By Lauren McGaughy
The Dallas Morning News
AUSTIN, Tex. — Texas has been running its juvenile prisons for years while relying on inaccurate data about treatment costs, staffing ratios and reincarceration rates — and the fix is estimated to cost $1.6 million.
The Texas Department of Juvenile Justice’s fragile and outmoded case management system has been spitting out unreliable data reports since January 2016, forcing staff to use faulty information to measure performance and make important decisions about kids behind bars, according to a new state audit obtained by The Dallas Morning News.
But the department was unable to secure funds for a replacement system until earlier this year, when Gov. Greg Abbott shook up the agency’s leadership in the wake of a sex scandal between kids and guards. On Jan. 26, just weeks after she took over the agency, Executive Director Camille Cain asked for additional cash to purchase a new data system.
“She came to learn that we were having very serious issues with this that were leading to errors,” Communications Director Brian Sweany said in an interview with The News. “Not only is this outdated, but it’s causing problems — problems that we can’t accept as an agency.”
It will take several years to choose a vendor and implement the new system. In the meantime, Sweany said the department will continue to operate its halfway houses and five secure state-run juvenile prisons by “doing the very best that we can do to validate that information on the front end.”
We’re “figuring out where we do have disparities in the data,” he added, and “moving forward with the best speed.”
What happened?
The Texas Department of Juvenile Justice developed its case management system in-house more than a quarter century ago. Then, in January 2016, the department tried to update the system — which tracks the progress of kids the state keeps behind bars — so it could better monitor juveniles who’ve been incarcerated multiple times.
But the update didn’t sync with the department’s antiquated tool, and, soon enough, key data was compromised. Under Cain’s predecessor, the department asked for $2.6 million for a new case management system in 2016, but state lawmakers did not approve their request.
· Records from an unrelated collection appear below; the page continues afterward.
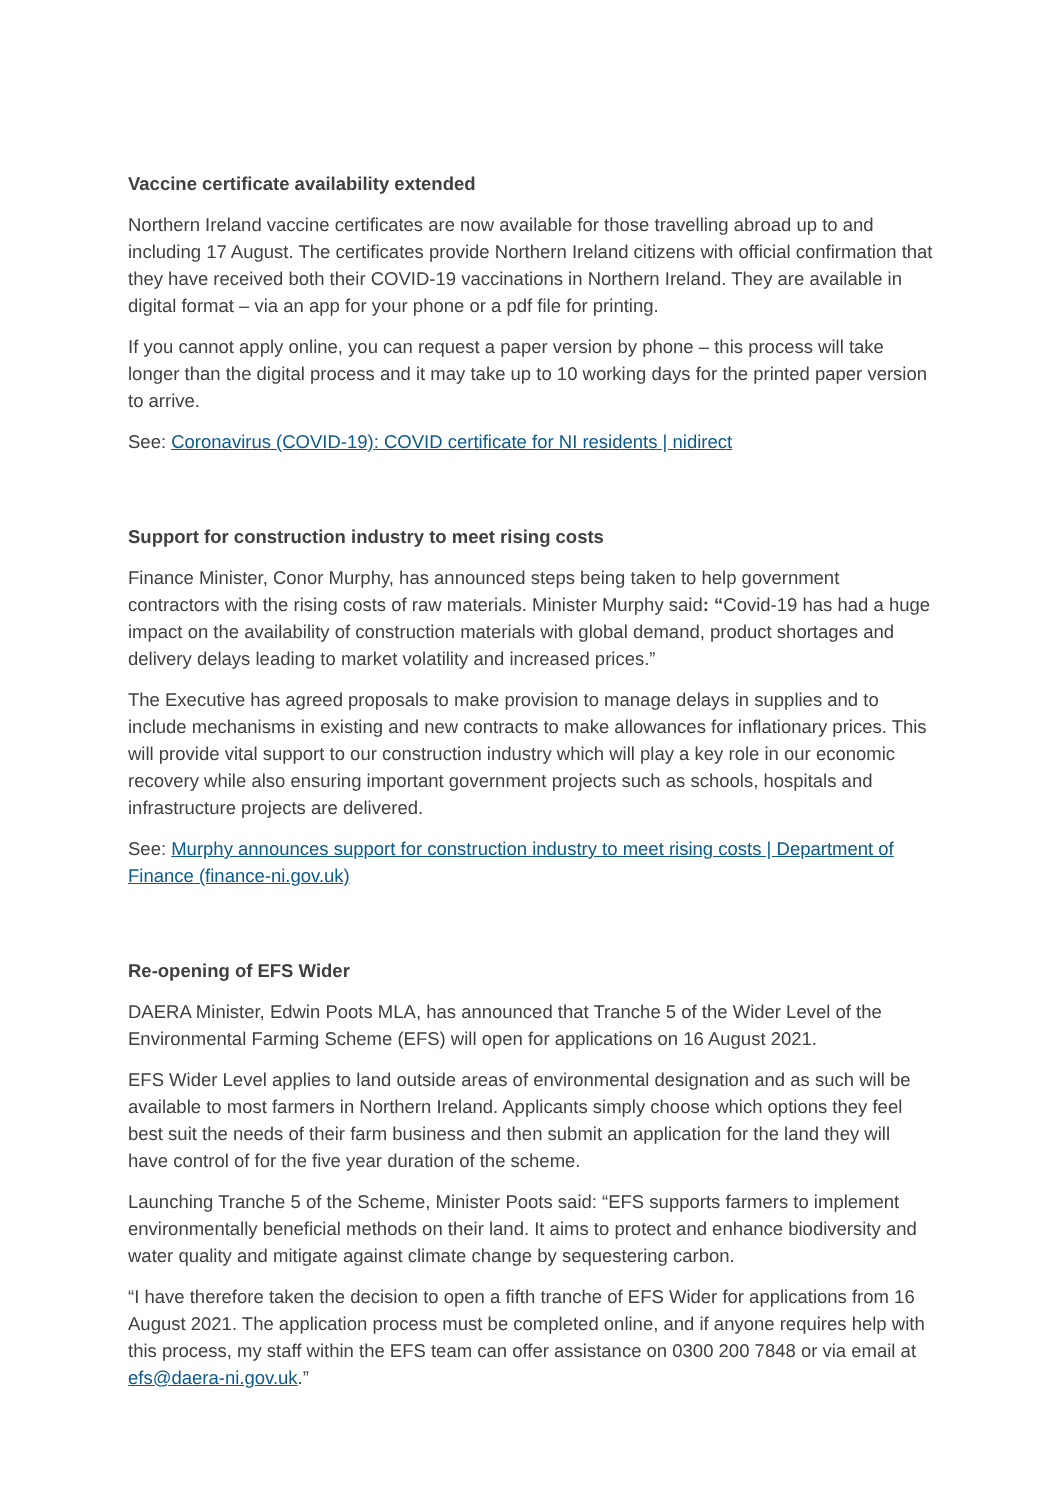Vaccine certificate availability extended
Northern Ireland vaccine certificates are now available for those travelling abroad up to and including 17 August. The certificates provide Northern Ireland citizens with official confirmation that they have received both their COVID-19 vaccinations in Northern Ireland. They are available in digital format – via an app for your phone or a pdf file for printing.
If you cannot apply online, you can request a paper version by phone – this process will take longer than the digital process and it may take up to 10 working days for the printed paper version to arrive.
See: Coronavirus (COVID-19): COVID certificate for NI residents | nidirect
Support for construction industry to meet rising costs
Finance Minister, Conor Murphy, has announced steps being taken to help government contractors with the rising costs of raw materials. Minister Murphy said: “Covid-19 has had a huge impact on the availability of construction materials with global demand, product shortages and delivery delays leading to market volatility and increased prices.”
The Executive has agreed proposals to make provision to manage delays in supplies and to include mechanisms in existing and new contracts to make allowances for inflationary prices. This will provide vital support to our construction industry which will play a key role in our economic recovery while also ensuring important government projects such as schools, hospitals and infrastructure projects are delivered.
See: Murphy announces support for construction industry to meet rising costs | Department of Finance (finance-ni.gov.uk)
Re-opening of EFS Wider
DAERA Minister, Edwin Poots MLA, has announced that Tranche 5 of the Wider Level of the Environmental Farming Scheme (EFS) will open for applications on 16 August 2021.
EFS Wider Level applies to land outside areas of environmental designation and as such will be available to most farmers in Northern Ireland. Applicants simply choose which options they feel best suit the needs of their farm business and then submit an application for the land they will have control of for the five year duration of the scheme.
Launching Tranche 5 of the Scheme, Minister Poots said: “EFS supports farmers to implement environmentally beneficial methods on their land. It aims to protect and enhance biodiversity and water quality and mitigate against climate change by sequestering carbon.
“I have therefore taken the decision to open a fifth tranche of EFS Wider for applications from 16 August 2021. The application process must be completed online, and if anyone requires help with this process, my staff within the EFS team can offer assistance on 0300 200 7848 or via email at efs@daera-ni.gov.uk.”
The department also tried to repair the system at least three times before May 2017, the State Auditor’s Office review said, but was unable to figure out a fix. As a result, auditors said the department has reported “unreliable” performance measures in eight key areas including population, reincarceration rate and daily mental and physical health care costs.
“The data accuracy and completeness issues identified increase the risk that the Department could make decisions related to youth based on inaccurate or incomplete information,” the auditors said.
As data issues were playing out behind the scenes, The News was reporting on physical violence and sexual abuse at the state’s largest juvenile facility in Gainesville. A correctional officer was impregnated by a juvenile offender and multiple other guards saw criminal charges for neglect and abuse.
Gov. Greg Abbott asked the Texas Rangers to investigate, installed Cain and replaced several other key officials. She’s focused on lowering the offender population in the short term and shifting to a trauma-based intervention system in the long term.
Soon after she joined the agency, Cain also asked for $1.8 million to replace the outdated data system.
“Over time, the system has become increasingly fragile, while there exist fewer and fewer potential employees or contractors that can work in this language to maintain or update it,” Cain said in her Jan. 26 letter to the Legislative Budget Board. “In order to continue mandatory reporting, considerable staff time is required to ‘clean’ even basic youth data. As time elapses the quality and accuracy of TJJD’s reporting of state residential system data will continue to erode.”
In April, the Legislative Budget Board approved $1.6 million.
What happens now?
The department has agreed with all the auditors’ findings. It will begin a review of its data on Sept. 1, which will be completed by July 2019. It plans to choose and implement its new case management system by May 2020. A vendor has not yet been chosen.
Sweany, who also joined the department this year, acknowledged the data issues are unacceptable and untenable. But he insisted they were limited to just those juveniles who “had touched our system multiple times over the years.”
“We believe it was limited to a very small group of our population,” Sweany said, who said that out of 705 kids who came into the state system last year, just 16 were classified as “multiple commitment” offenders.
Reports earlier this year that the department’s population had dropped to its lowest level in decades are still accurate, Sweany said, because average daily population data has been double checked by staffers who have been working to “clean” the data since 2016.
This week, the Texas Department of Juvenile Justice will submit its biennual budget request ahead of the 2019 legislative session. Sweany said the data problems will not affect the budget writing process, although the department may need to ask for more funding in the future for its maintenance.
No one has been fired due to the problems with the agency’s database, Sweany said. But he confirmed that chief information officer Jim Southwell recently announced his retirement.